In contradiction to a previous report that deemed the 2033 Mars Mission to be an impossibility, NASA Administrator Jim Bridenstine said in a statement that it is still be done with the right technological strategies,
“There are technologies that can be developed that accelerate the path and there are new approaches that I don’t think are being considered,” Bridenstine said to the United States Senate Committee on Commerce, Science and Transportation, who are in charge of fund appropriation for the mission. “I think if we could do that, I think we can accelerate the timeline. I have said publicly I am not willing to rule out the 2033 timeline.”
The Senate Committee is also responsible for the Artemis program, which aims to repeat lunar landing by humans – a mission constantly being pushed by the Trump Administration. In an announcement back in March, Vice President Mike Pence demanded a return to the moon no later than 2024.
2033 is being vigorously targeted for a manned mission as, during that time, the planetary trajectory between Earth and Mars will be the shortest for a launch window. A missed opportunity would push the timeline back for 26 months.
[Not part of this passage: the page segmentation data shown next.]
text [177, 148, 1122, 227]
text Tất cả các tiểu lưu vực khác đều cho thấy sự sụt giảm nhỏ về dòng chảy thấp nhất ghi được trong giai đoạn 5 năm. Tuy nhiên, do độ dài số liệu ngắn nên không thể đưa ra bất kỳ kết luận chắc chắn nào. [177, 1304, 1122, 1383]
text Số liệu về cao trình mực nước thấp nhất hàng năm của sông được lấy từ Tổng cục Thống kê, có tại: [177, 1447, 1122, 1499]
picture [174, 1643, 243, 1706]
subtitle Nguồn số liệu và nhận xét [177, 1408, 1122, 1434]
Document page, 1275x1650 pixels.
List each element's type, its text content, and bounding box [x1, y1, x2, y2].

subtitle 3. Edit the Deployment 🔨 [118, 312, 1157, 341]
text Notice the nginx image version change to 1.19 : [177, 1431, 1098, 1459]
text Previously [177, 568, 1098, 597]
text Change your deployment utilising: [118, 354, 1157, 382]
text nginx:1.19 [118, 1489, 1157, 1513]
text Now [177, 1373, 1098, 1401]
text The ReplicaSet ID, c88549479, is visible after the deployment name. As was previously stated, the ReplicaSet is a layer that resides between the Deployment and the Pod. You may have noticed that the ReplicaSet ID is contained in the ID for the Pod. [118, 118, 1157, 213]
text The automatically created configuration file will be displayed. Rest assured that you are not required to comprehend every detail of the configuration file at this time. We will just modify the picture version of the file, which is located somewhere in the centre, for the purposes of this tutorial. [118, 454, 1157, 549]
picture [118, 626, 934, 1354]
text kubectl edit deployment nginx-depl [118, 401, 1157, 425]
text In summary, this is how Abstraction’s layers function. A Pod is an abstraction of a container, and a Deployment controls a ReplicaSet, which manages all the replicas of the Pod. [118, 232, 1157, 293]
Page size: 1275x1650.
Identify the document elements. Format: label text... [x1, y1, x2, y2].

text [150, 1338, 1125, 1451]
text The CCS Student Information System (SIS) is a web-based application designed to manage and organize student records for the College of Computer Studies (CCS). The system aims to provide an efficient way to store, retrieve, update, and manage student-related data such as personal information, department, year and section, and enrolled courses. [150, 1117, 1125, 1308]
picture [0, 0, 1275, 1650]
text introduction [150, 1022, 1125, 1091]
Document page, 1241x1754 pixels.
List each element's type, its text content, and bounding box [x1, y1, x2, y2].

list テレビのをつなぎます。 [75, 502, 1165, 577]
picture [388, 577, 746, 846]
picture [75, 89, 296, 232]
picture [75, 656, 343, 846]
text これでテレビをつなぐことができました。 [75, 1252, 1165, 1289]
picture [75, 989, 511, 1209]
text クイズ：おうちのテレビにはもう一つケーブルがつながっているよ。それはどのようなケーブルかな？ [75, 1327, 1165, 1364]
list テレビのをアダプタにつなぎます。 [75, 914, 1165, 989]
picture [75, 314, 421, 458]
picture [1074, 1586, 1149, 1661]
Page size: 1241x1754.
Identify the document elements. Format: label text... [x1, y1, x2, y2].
The Mars Mission, however, is facing a very high chance of being delayed to 2039 due to the unrealistic timeline established by the Trump Administration. It has been criticized by the Science & Technology Policy Institute in a February report.
The report said, “We find that even without budget constraints, a Mars 2033 orbital mission cannot be realistically scheduled under NASA’s current and notional plans. Our analysis suggests that a Mars orbital mission could be carried out no earlier than the 2037 orbital window without accepting large technology development, schedule delay, cost overrun, and budget shortfall risks.”